Since lovastatin had been commercialized, 6 statins, including 2 semi-synthetic statins (simvastatin and pravastatin) and 4 synthetic statins (fluvastatin, atorvastatin, rosuvastatin and pitavastatin) have been introduced to the market^55,79) (Fig. 3). Lovastatin was followed by a new statin, simvastatin. Sankyo, in turn, developed pravastatin and launched it in 1989. Four synthetic statins, shown in Fig. 3, were subsequently developed. Today the most popular statin is Pfizer’s atorvastatin (Lipitor^®).

Statins have now been tested in many large-scale clinical trials, involving 90,000 subjects who were followed for 5 years.^27,80,81) The results in all these studies have been consistent: treatment with statins lowers plasma LDL levels by 25–35% and reduces the frequency of heart attacks by 25–30%. It is said that the percentage reduction in coronary events would be even more dramatic if the treatment were longer and if statin therapy were started earlier. No major adverse effects of lowering cholesterol were noted in any of the studies. The remarkable safety of statins derives from their unique mechanism of action. The statins are the largest selling class of drugs currently taken by patients throughout the world. Sales for this one class of drugs in 2005 were $25 billion.

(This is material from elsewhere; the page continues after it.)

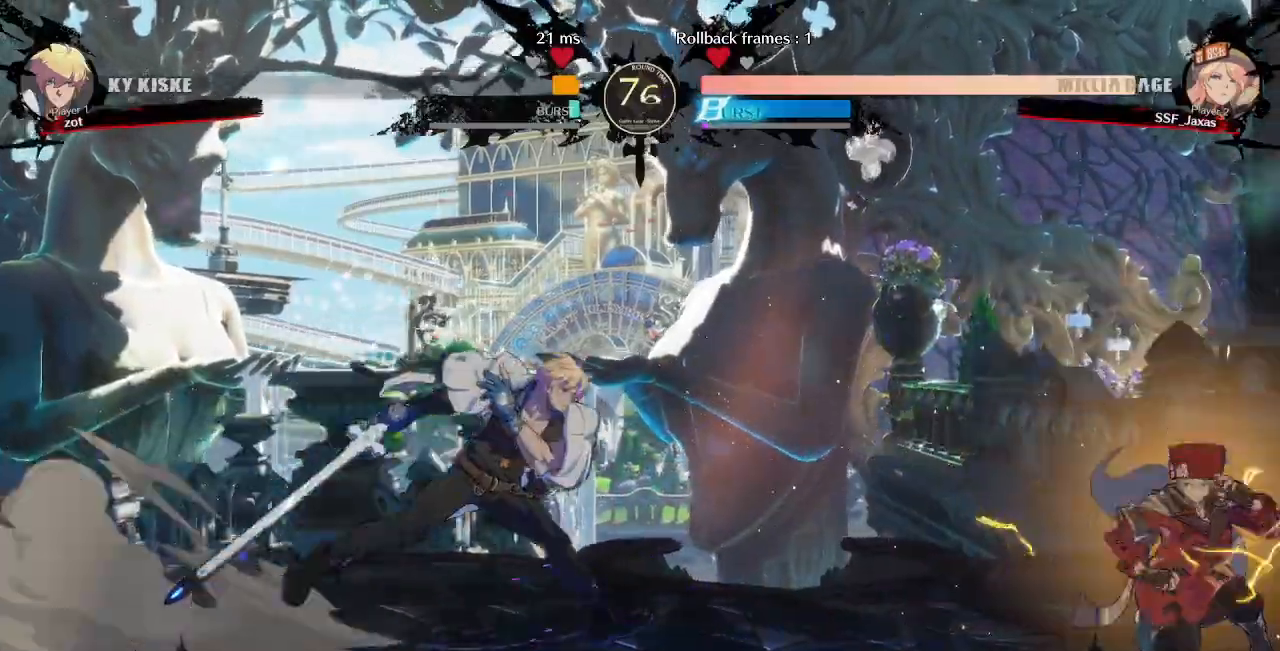
{"dt_ms": 500, "buttons": ["DPAD_RIGHT"]}
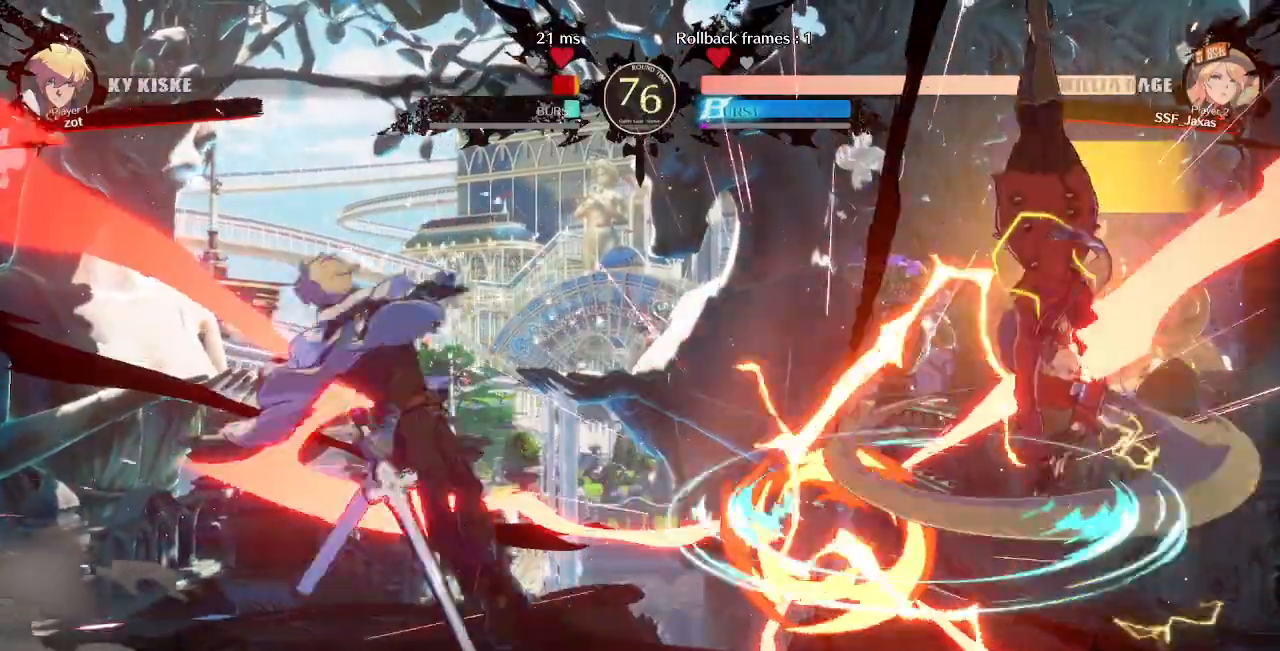
{"dt_ms": 500, "buttons": ["DPAD_LEFT"], "events": [[133, "DPAD_RIGHT", "up"], [217, "DPAD_LEFT", "down"], [283, "DPAD_LEFT", "up"], [333, "DPAD_LEFT", "down"]]}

Today, an estimated 30 million people worldwide are taking statins. It is said that the lives of millions of people have been extended through statin therapy. I believe that the words Rector Friberg spoke at the 1964 Nobel Prize Banquet—that we may “look forward to a time when mankind will not only live under vastly improved conditions, but will itself be better”—have truly been realized.⁸²⁾

Profile

Akira Endo, born in 1933, obtained a BA at Tohoku University (Faculty of Agriculture) in Sendai in 1957 and a PhD in biochemistry at the same university in 1966. From 1957 to 1978 he worked as a biochemist at Sankyo Co. He spent two years (1966–1968) at the Albert Einstein College of Medicine in New York as a research associate. From 1979 to 1997 he worked as an associate professor (1979–1986) and later a full professor (1986–1997) at the Tokyo University of Agriculture and Technology (TUAT), and after official retirement, besides becoming the director of Biopharm Research Laboratories Inc. (Tokyo), he serves as a professor on Special Mission at Tohoku University and Waseda University and a Visiting Professor at Kanazawa University and Hitotsubashi University. Prizes and honors received include the 1987 Heinrich Wieland Prize (Germany), the 1987 Toray Science-Technology Prize (Japan), the 2000 Warren Alpert Foundation Prize (U.S.A.), the 2006 Japan Prize, the 2006 Massry Prize (U.S.A.), the 2008 Albert Lasker∼DeBakey Clinical Medical Research Award (U.S.A.), Distinguished Professor Emeritus at TUAT (2008) Honorary Citizen of Akita Prefecture, Japan (2008), Outstanding Achievement Award (2009, International Society of Atherosclerosis) and the 2008 Lasker Awardee Special Lecture (American Heart Association).